━━ SOURCE ━━

If we want leaders with power and position, we want pride. Then, we are not resisting, but reflecting.

***

We create power. When we cede it to an office, that office has power over us. It is not the other way around.

***

The truth is, I want to wreck it all. I don’t want to turn it upside down: I want to flatten it. I don’t want to put the good in power, I want to put power in the good.

I want to destroy power. I am not looking for a messiah. I am looking for action because actors make power. Those who lead only do so because others believe they do--but we are all actors.

***

So we return to the a-Rab. In the first issue we put an emphasis on the importance of narrative in formulating our selves, in controlling our identity, and controlling our place in society.

But what is narrative? Is it the end or the means?

***

Two weeks ago at a table for a student group against Israeli apartheid, I was approached by a visitor from Israel who was scouting the school. In a situation like that, it is tempting to engage in a loud argument, hurling body counts or witty one-liners at the other person.


Such a debate misses an important opportunity. A debate, after all, is about performing for an audience, not engaging with the opponent. You are not actually communicating with the other person in a debate.

Instead, and almost naturally, you throw out a story. Calm down, take a seat: listen to me. Let’s speak like people, not with slogans.

Through this you understand how someone with 3 years of service in the Israeli occupation army as a commander never considered himself to be in an aggressive position. You understand that in dealing with him, you are not supposed to convince him to leave his aggression, but to abandon his idea of self-defense. You understand what communication is and you see once and for all the frailty and danger of a debate with no audience.

Some respond to such a story with ridicule. He’s not “right,” his idea of self-defense is “unjustified” and “unacceptable.”

━━━
━━ SUPPLIED DATA ━━

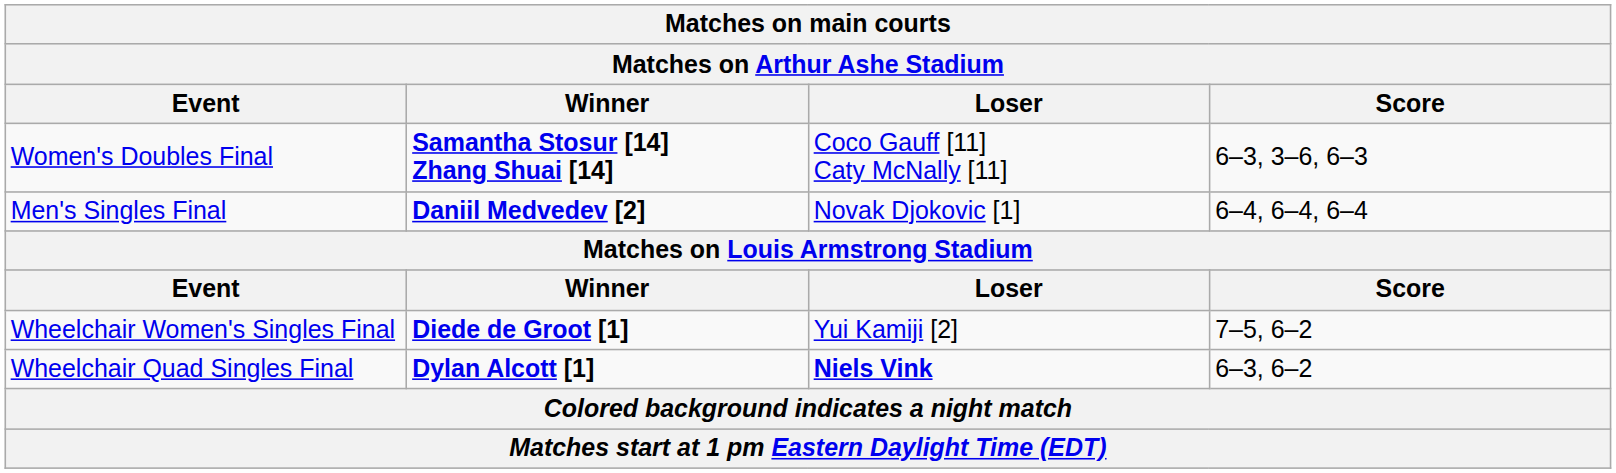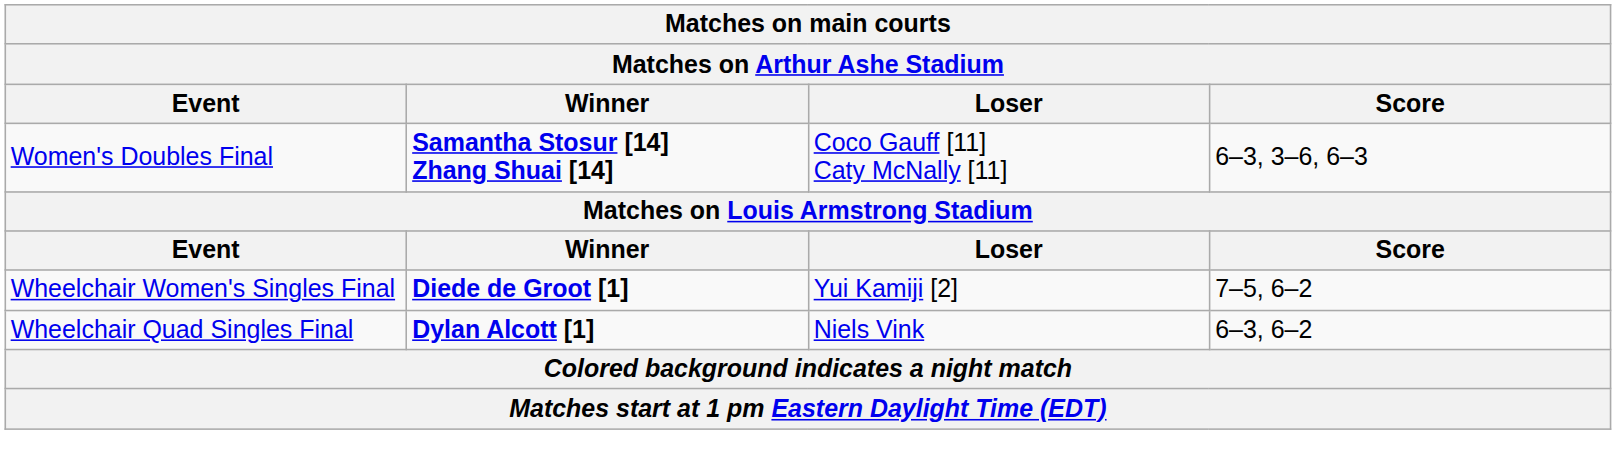- row: Men's Singles Final | Daniil Medvedev [2] | Novak Djokovic [1] | 6–4, 6–4, 6–4
Wheelchair Quad Singles Final | Loser: bold -> normal
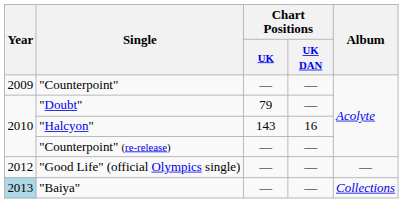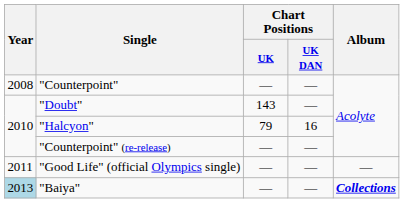"Counterpoint" | Year: 2009 -> 2008
"Doubt" | Chart Positions / UK: 79 -> 143
"Halcyon" | Chart Positions / UK: 143 -> 79
"Good Life" (official Olympics single) | Year: 2012 -> 2011
"Baiya" | Album: normal -> bold
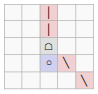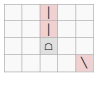- row: ○ | ╲
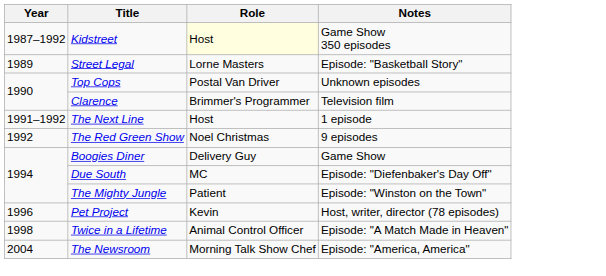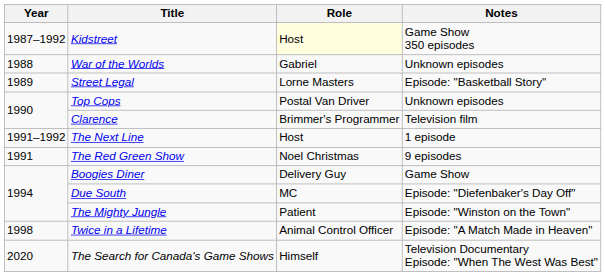+ row: 1988 | War of the Worlds | Gabriel | Unknown episodes
The Red Green Show | Year: 1992 -> 1991
- row: 1996 | Pet Project | Kevin | Host, writer, director (78 episodes)
- row: 2004 | The Newsroom | Morning Talk Show Chef | Episode: "America, America"
+ row: 2020 | The Search for Canada's Game Shows | Himself | Television Documentary Episode: "When The West Was Best"
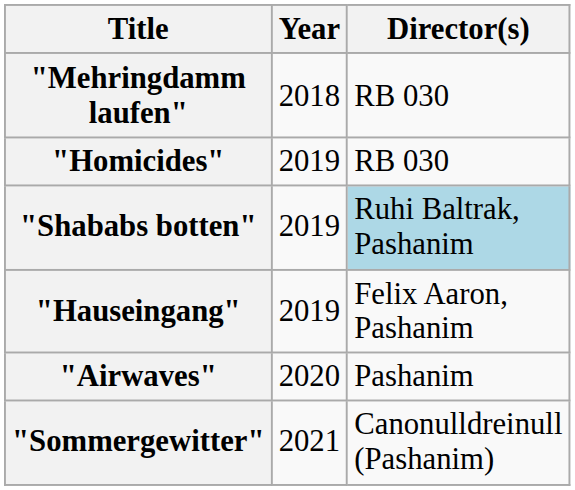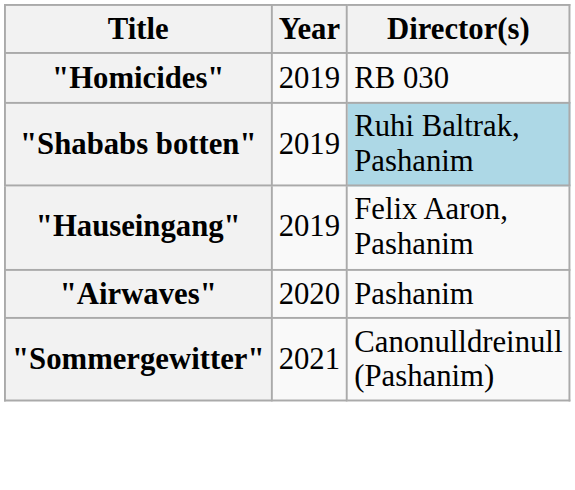- row: "Mehringdamm laufen" | 2018 | RB 030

━━━

▶ [YOUR TASKS]:
A - Copy the stretch of the essay on power from "The truth is, I" through "the other person.".
B - List every word that the essay on power puts in quotation marks.
This data has no connection to the essay on power.

▶ [TASK SOLUTIONS]:
A -
The truth is, I want to wreck it all. I don’t want to turn it upside down: I want to flatten it. I don’t want to put the good in power, I want to put power in the good.

I want to destroy power. I am not looking for a messiah. I am looking for action because actors make power. Those who lead only do so because others believe they do--but we are all actors.

***

So we return to the a-Rab. In the first issue we put an emphasis on the importance of narrative in formulating our selves, in controlling our identity, and controlling our place in society.

But what is narrative? Is it the end or the means?

***

Two weeks ago at a table for a student group against Israeli apartheid, I was approached by a visitor from Israel who was scouting the school. In a situation like that, it is tempting to engage in a loud argument, hurling body counts or witty one-liners at the other person.

B -
right
unjustified
unacceptable